The church began taking more and more conservative political stances which, again, were to be accepted or to risk being shunned. Abortion was a big one. All church members we were expected to join the annual March for Life and listen to repeated sermons condemning it. The pastor let it be known that Ronald Reagan was his favorite president and it went without saying that everyone was expected to vote Republican. Someone brought in an Israeli flag and it was waved at every service; in the congregation’s mind, there was no difference between ancient Israel and the Israel of today. This led to a lot of hysterical rantings about the evils of Islam (and eventually to almost every other church save this one). Home schooling with a heavy dose of religion was strongly encouraged. In some cases the results were surprisingly good, but in many others disastrous. Anything other than G rated movies was considered sinful and any even remote expression of sexuality among the youth suppressed. This led one poor young man to confess in front of the church that he had actually masturbated. It is funny to think about now, but nothing out of the ordinary at the time. The church became more and more insular. Visitors were forced to choose between accepting what they saw (which very few did) and moving on (which very many did).
For me, the final straw came during one of our men’s breakfasts. The pastor, who hadn’t attended a single one of our meetings in over a year, suddenly made an appearance when the decision about which books we would be using for the next several years was going to be made. No matter that I had a book I wanted to use, and another member had a book he wanted to use, we were to use the one the pastor wanted. When I asked the pastor if he would be willing to teach the book (he had selected it after all) his answer was no, that was up to us.
Cognitive dissonance became overwhelming for me. Webster defines cognitive dissonance as “psychological conflict resulting from incongruous beliefs and attitudes held simultaneously.” At some point I just couldn’t continue to deny that what I was manifesting on the outside and what I was feeling on the inside were diametrically opposed. The question had always been when that dissonance was so great that I would be willing to leave what had been a huge part of my life for eleven years into an uncertain future. I finally had an answer.
As I expected, the pressure not to leave was enormous. I was told in no uncertain terms that the Methodist church I began attending would lead straight to hell.
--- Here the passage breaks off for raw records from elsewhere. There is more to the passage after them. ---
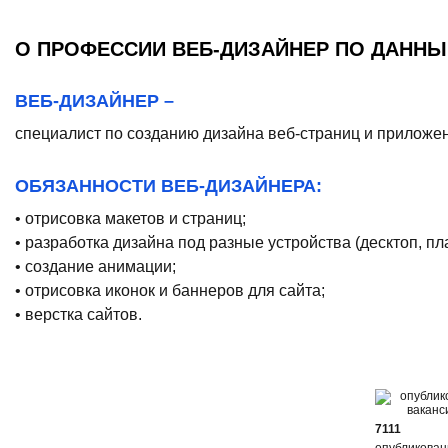
О ПРОФЕССИИ ВЕБ-ДИЗАЙНЕР ПО ДАННЫ
ВЕБ-ДИЗАЙНЕР –
специалист по созданию дизайна веб-страниц и приложе
ОБЯЗАННОСТИ ВЕБ-ДИЗАЙНЕРА:
• отрисовка макетов и страниц;
• разработка дизайна под разные устройства (десктоп, п
• создание анимации;
• отрисовка иконок и баннеров для сайта;
• верстка сайтов.
7111
опубликова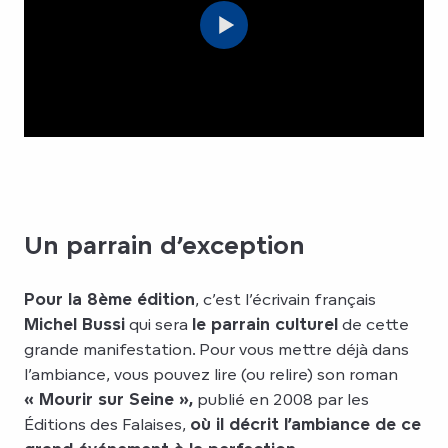
Un parrain d’exception
Pour la 8ème édition
, c’est l’écrivain français
Michel Bussi
qui sera
le parrain culturel
de cette
grande manifestation. Pour vous mettre déjà dans
l’ambiance, vous pouvez lire (ou relire) son roman
« Mourir sur Seine »,
publié en 2008 par les
Éditions des Falaises,
où il décrit l’ambiance de ce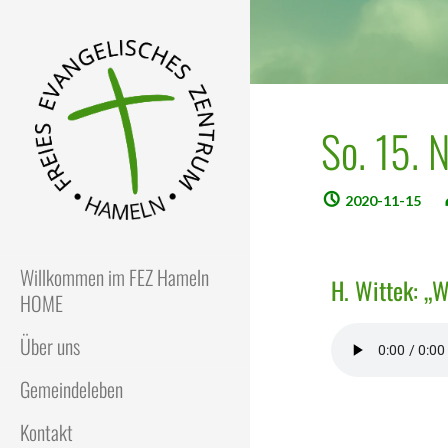
So. 15. 
2020-11-15
FEZ
Freies Evangelisches Zentrum
in Hameln
Willkommen im FEZ Hameln
H. Wittek: „W
HOME
Über uns
Gemeindeleben
Kontakt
Even greater pressure was put on my wife, who stayed on for a while even after I left. But I consider it to be very possibly the best decision I have made in my life. I am now an active member in my new church, have accepted several leadership roles, and have complete freedom to voice my own opinion. The dissonance is gone.
Epilogue: I should note that reading the books and listening to the sermons by Joel Osteen was a tremendous aid and support in making my decision. I should also note that it turned out our family was the first of many to leave our former church. Eventually, the “tithes and offerings” weren’t sufficient for the pastor and he left, the church members who remained started bickering among themselves and the church split. I wish them all the best.